==== Information shown ====

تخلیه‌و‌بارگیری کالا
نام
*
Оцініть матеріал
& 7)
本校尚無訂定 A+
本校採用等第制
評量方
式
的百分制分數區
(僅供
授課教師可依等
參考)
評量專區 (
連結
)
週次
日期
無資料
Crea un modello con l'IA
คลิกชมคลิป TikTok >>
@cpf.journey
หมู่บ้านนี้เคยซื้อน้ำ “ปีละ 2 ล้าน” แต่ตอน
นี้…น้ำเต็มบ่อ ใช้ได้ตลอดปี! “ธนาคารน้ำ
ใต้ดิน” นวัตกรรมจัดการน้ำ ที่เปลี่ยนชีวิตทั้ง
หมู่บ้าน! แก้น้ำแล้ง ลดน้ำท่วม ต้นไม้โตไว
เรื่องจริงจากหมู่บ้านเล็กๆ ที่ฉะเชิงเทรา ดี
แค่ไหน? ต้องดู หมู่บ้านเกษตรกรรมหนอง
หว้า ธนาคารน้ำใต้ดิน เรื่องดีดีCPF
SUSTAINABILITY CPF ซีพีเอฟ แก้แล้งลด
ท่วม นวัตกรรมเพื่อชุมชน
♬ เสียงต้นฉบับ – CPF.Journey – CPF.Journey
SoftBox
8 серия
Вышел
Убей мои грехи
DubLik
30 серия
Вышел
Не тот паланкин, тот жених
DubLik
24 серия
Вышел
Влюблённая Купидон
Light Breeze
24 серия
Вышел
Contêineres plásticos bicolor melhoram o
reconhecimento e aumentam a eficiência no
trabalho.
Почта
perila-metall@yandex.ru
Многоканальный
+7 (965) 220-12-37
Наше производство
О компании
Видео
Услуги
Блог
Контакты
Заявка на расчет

====

* **Your task**
Return all of the entries exactly as written.

* **Answer for the task**
تخلیه‌و‌بارگیری کالا
نام
*
Оцініть матеріал
& 7)
本校尚無訂定 A+
本校採用等第制
評量方
式
的百分制分數區
(僅供
授課教師可依等
參考)
評量專區 (
連結
)
週次
日期
無資料
Crea un modello con l'IA
คลิกชมคลิป TikTok >>
@cpf.journey
หมู่บ้านนี้เคยซื้อน้ำ “ปีละ 2 ล้าน” แต่ตอน
นี้…น้ำเต็มบ่อ ใช้ได้ตลอดปี! “ธนาคารน้ำ
ใต้ดิน” นวัตกรรมจัดการน้ำ ที่เปลี่ยนชีวิตทั้ง
หมู่บ้าน! แก้น้ำแล้ง ลดน้ำท่วม ต้นไม้โตไว
เรื่องจริงจากหมู่บ้านเล็กๆ ที่ฉะเชิงเทรา ดี
แค่ไหน? ต้องดู หมู่บ้านเกษตรกรรมหนอง
หว้า ธนาคารน้ำใต้ดิน เรื่องดีดีCPF
SUSTAINABILITY CPF ซีพีเอฟ แก้แล้งลด
ท่วม นวัตกรรมเพื่อชุมชน
♬ เสียงต้นฉบับ – CPF.Journey – CPF.Journey
SoftBox
8 серия
Вышел
Убей мои грехи
DubLik
30 серия
Вышел
Не тот паланкин, тот жених
DubLik
24 серия
Вышел
Влюблённая Купидон
Light Breeze
24 серия
Вышел
Contêineres plásticos bicolor melhoram o
reconhecimento e aumentam a eficiência no
trabalho.
Почта
perila-metall@yandex.ru
Многоканальный
+7 (965) 220-12-37
Наше производство
О компании
Видео
Услуги
Блог
Контакты
Заявка на расчет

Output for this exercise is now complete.